● **DIRECTIONS**:
Write out exactly the lines of the entries below from the one holding "left front paw: (202, 246)" to the one holding "left back paw: (370, 283)", inclusive, and leave out all other lines.

● **DATASET EXTRACT**:
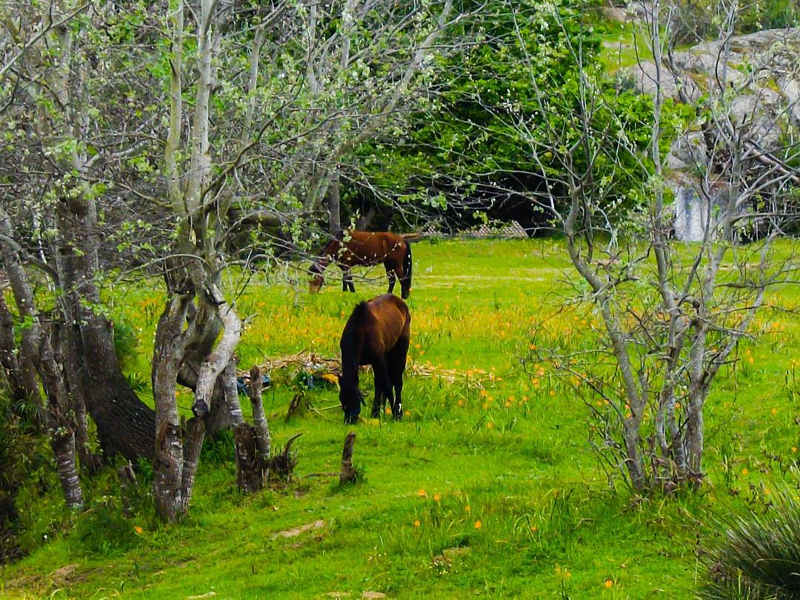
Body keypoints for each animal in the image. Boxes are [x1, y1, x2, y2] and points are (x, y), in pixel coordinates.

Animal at [340, 292, 412, 424]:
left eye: (354, 400)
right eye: (343, 402)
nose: (349, 420)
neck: (361, 331)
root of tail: (401, 303)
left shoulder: (378, 359)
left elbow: (387, 385)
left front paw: (395, 414)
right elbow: (380, 384)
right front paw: (377, 412)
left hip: (400, 351)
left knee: (397, 382)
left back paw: (398, 411)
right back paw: (379, 410)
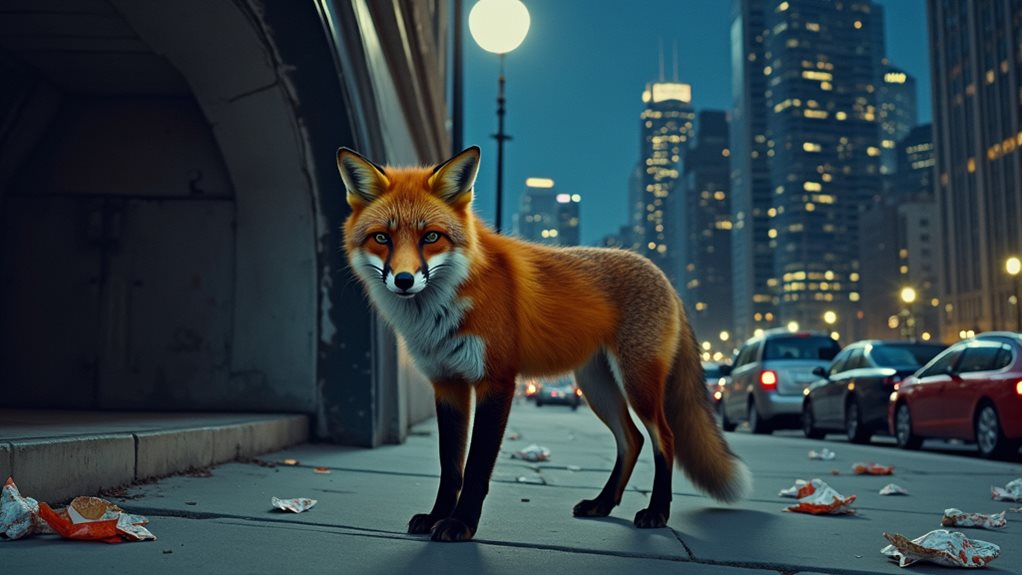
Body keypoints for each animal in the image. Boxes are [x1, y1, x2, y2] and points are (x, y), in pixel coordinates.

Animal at [337, 145, 751, 543]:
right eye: (382, 238)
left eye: (431, 237)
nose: (404, 280)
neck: (443, 307)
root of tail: (664, 277)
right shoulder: (448, 384)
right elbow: (450, 467)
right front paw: (438, 516)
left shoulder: (496, 382)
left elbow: (476, 469)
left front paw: (461, 525)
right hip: (598, 388)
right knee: (632, 440)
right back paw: (603, 504)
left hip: (638, 385)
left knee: (664, 438)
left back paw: (656, 513)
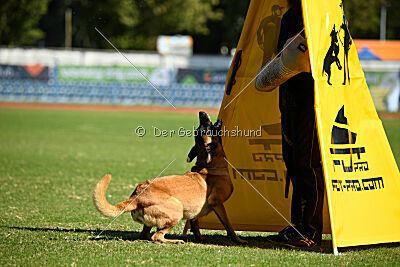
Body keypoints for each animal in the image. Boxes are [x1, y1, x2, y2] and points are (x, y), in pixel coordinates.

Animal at [93, 111, 247, 245]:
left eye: (201, 128)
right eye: (206, 128)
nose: (201, 112)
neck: (207, 165)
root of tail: (136, 197)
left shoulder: (195, 212)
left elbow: (195, 224)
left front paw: (199, 237)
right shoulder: (217, 203)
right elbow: (228, 225)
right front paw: (238, 240)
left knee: (146, 235)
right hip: (177, 208)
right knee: (157, 236)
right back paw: (175, 241)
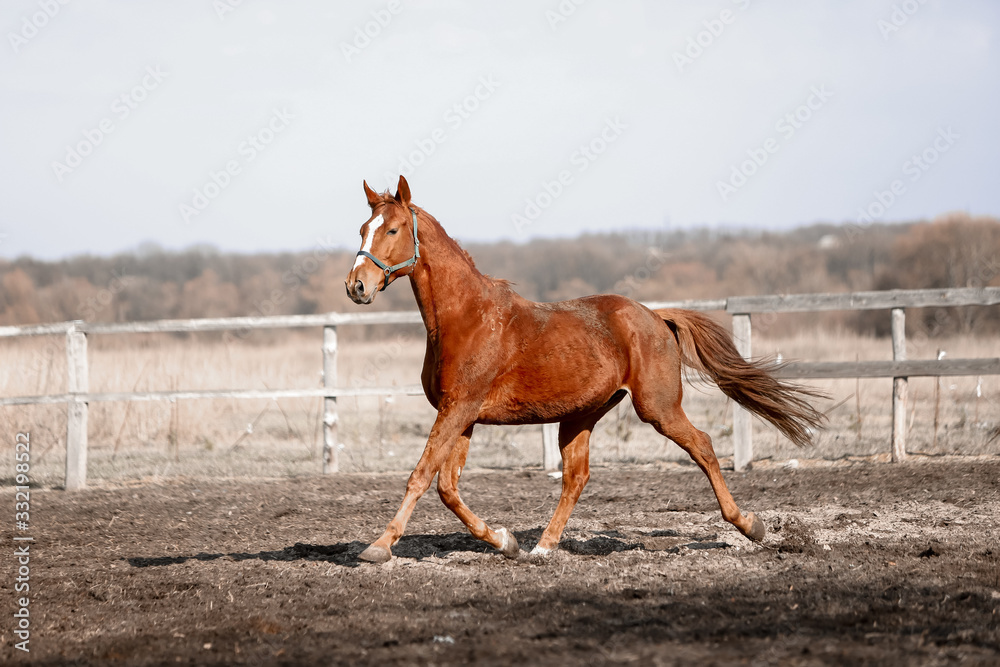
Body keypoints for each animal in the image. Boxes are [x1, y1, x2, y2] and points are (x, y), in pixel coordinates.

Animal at [344, 175, 825, 563]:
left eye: (393, 229)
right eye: (363, 229)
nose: (357, 286)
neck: (466, 318)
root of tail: (655, 317)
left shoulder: (459, 410)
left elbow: (421, 476)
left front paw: (378, 548)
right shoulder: (461, 415)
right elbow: (447, 487)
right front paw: (506, 542)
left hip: (657, 408)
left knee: (702, 446)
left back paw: (751, 526)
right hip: (580, 416)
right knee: (576, 477)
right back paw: (542, 547)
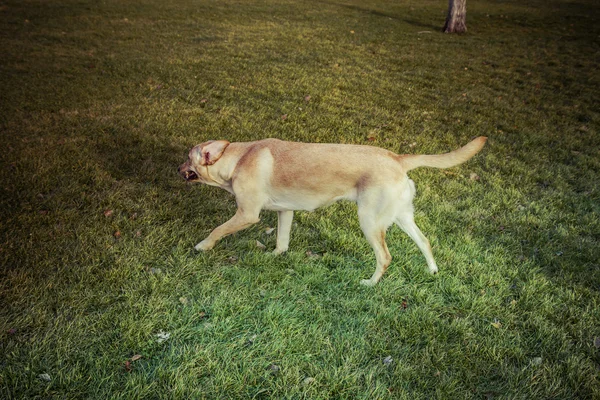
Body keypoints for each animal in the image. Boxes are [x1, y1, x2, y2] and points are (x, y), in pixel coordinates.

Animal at [176, 137, 486, 284]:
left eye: (187, 158)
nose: (176, 168)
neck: (239, 159)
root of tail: (397, 158)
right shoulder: (285, 212)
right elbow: (282, 240)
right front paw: (275, 256)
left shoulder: (247, 214)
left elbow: (217, 229)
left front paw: (202, 246)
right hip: (402, 217)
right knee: (425, 241)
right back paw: (432, 270)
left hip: (369, 221)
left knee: (385, 257)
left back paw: (370, 283)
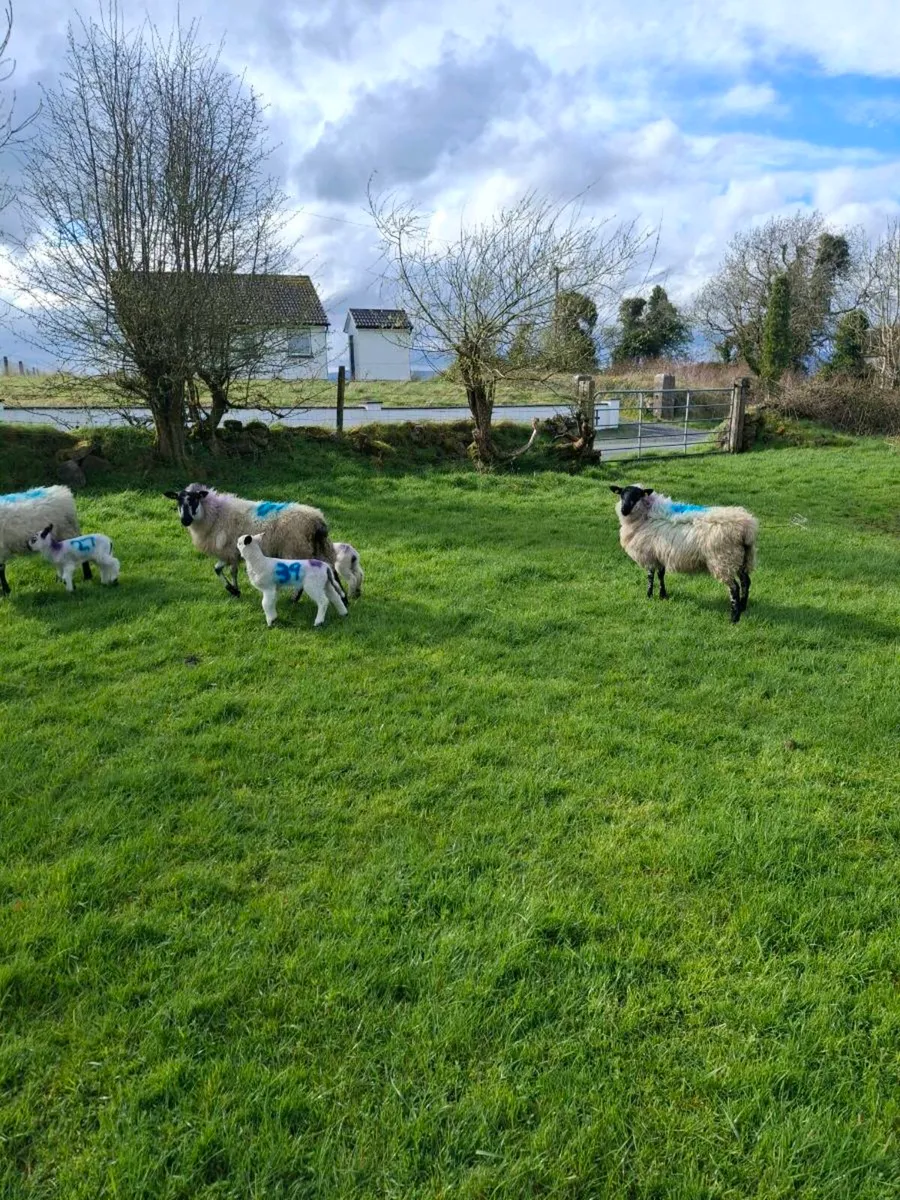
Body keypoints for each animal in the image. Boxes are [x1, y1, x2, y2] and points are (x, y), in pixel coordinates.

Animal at [163, 483, 336, 597]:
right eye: (178, 501)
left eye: (195, 499)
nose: (185, 520)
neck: (215, 514)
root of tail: (317, 520)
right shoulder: (228, 553)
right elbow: (217, 569)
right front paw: (232, 589)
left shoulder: (230, 550)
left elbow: (232, 572)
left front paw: (235, 589)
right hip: (319, 549)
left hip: (296, 549)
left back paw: (294, 598)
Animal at [610, 484, 758, 623]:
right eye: (621, 494)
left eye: (637, 496)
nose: (624, 510)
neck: (645, 516)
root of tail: (746, 529)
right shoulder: (659, 553)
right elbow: (661, 574)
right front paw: (663, 595)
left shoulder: (649, 555)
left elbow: (650, 576)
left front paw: (649, 595)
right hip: (742, 558)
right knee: (746, 581)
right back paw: (743, 607)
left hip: (723, 560)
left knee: (734, 588)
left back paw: (734, 617)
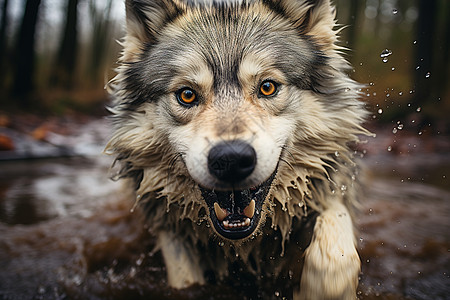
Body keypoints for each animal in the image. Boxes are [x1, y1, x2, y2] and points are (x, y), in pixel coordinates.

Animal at [105, 0, 370, 296]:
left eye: (267, 87)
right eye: (187, 95)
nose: (231, 160)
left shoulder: (329, 187)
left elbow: (335, 244)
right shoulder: (167, 224)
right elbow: (184, 277)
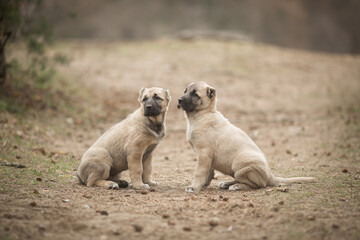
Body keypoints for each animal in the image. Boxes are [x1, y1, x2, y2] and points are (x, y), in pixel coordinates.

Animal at [178, 81, 316, 192]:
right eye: (185, 91)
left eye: (195, 94)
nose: (179, 100)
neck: (203, 114)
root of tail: (270, 175)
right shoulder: (207, 157)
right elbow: (209, 172)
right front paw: (204, 184)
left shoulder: (204, 154)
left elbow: (199, 173)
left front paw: (194, 187)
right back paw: (228, 183)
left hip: (239, 163)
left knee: (258, 184)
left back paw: (237, 186)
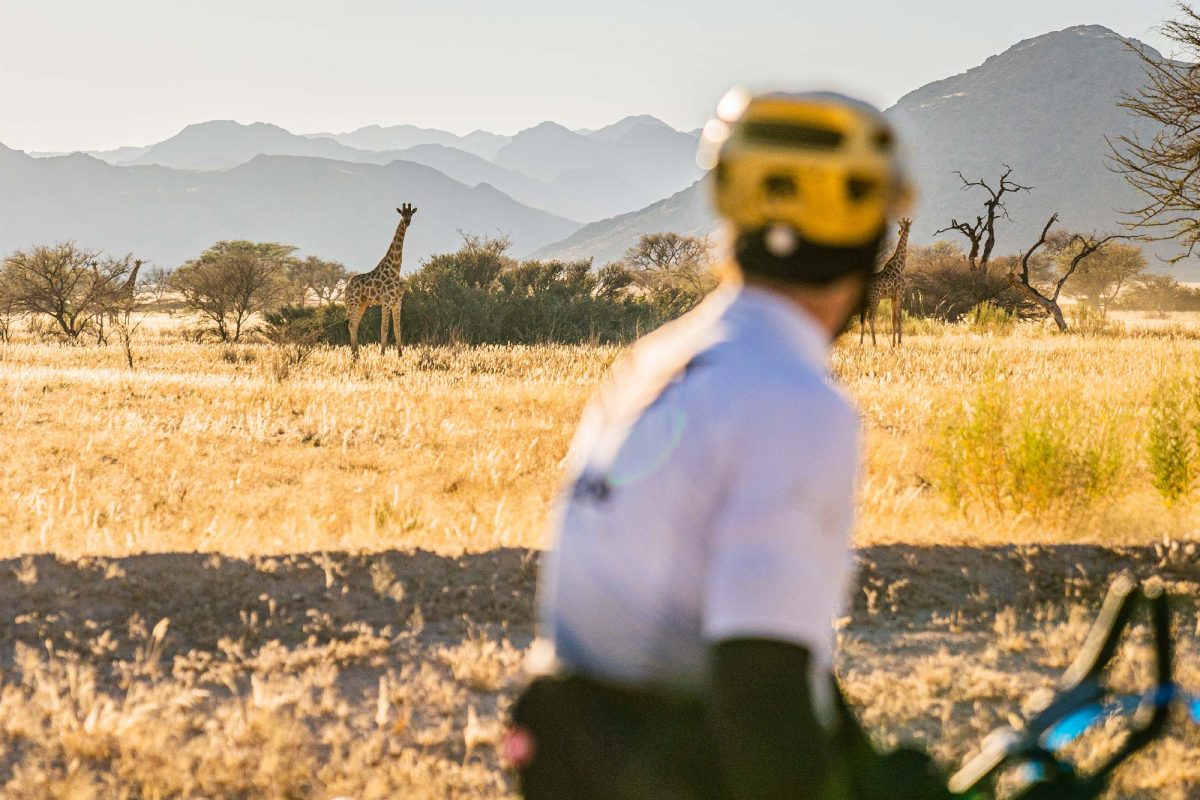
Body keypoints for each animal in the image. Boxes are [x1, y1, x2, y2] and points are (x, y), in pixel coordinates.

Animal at [345, 203, 420, 359]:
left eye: (411, 213)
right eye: (402, 214)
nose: (407, 222)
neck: (395, 269)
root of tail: (346, 287)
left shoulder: (397, 301)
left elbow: (397, 328)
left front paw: (400, 355)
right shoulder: (386, 301)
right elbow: (384, 328)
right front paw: (382, 355)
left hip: (362, 304)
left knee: (355, 325)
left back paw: (357, 355)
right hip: (353, 302)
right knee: (351, 325)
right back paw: (354, 355)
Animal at [864, 217, 907, 345]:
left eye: (901, 227)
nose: (899, 232)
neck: (899, 266)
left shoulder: (893, 297)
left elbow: (894, 319)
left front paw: (894, 344)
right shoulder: (900, 294)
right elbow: (899, 318)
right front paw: (899, 343)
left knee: (863, 319)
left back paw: (861, 343)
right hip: (875, 298)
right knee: (870, 318)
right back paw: (874, 343)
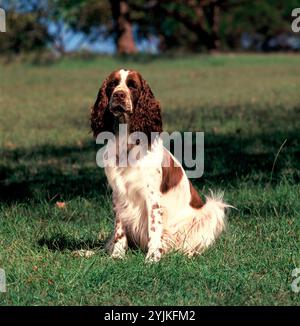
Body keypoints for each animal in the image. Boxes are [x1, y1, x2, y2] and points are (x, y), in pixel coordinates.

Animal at [90, 69, 229, 262]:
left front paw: (153, 257)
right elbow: (119, 229)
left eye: (132, 85)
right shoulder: (119, 195)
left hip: (212, 209)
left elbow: (154, 228)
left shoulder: (152, 197)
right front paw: (117, 255)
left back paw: (189, 253)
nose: (118, 94)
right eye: (112, 84)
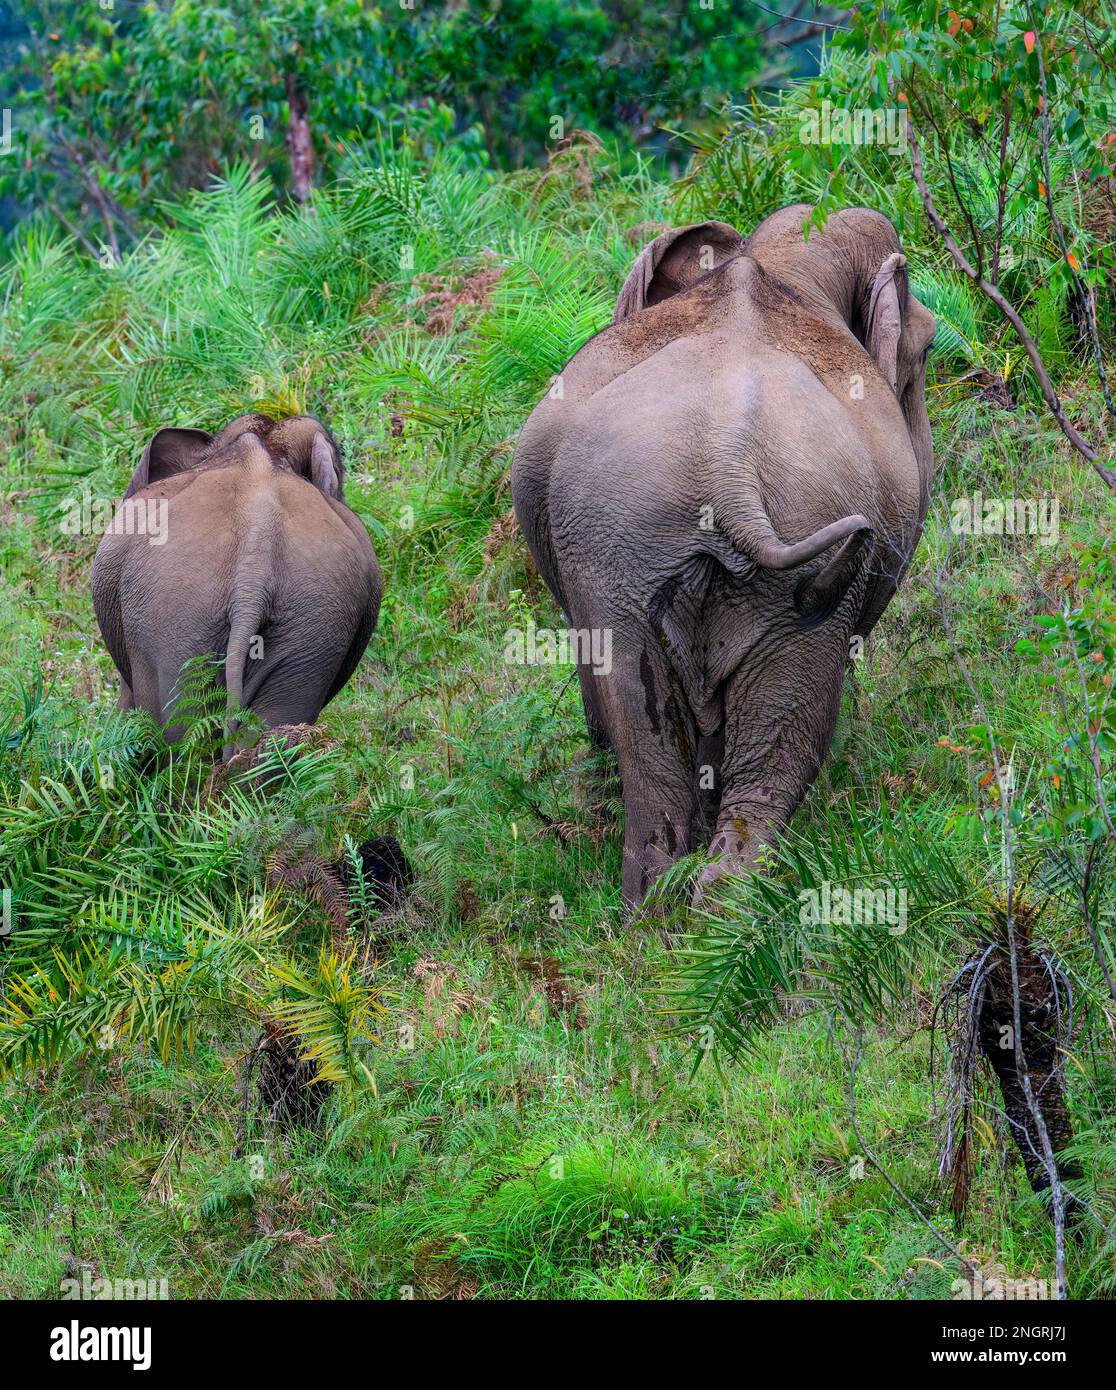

● **EXERCISE OUTPUT**:
left front paw: (202, 246)
right hip: (402, 217)
right knee: (425, 241)
right back paw: (432, 270)
left hip: (369, 221)
left knee: (385, 257)
left back paw: (370, 283)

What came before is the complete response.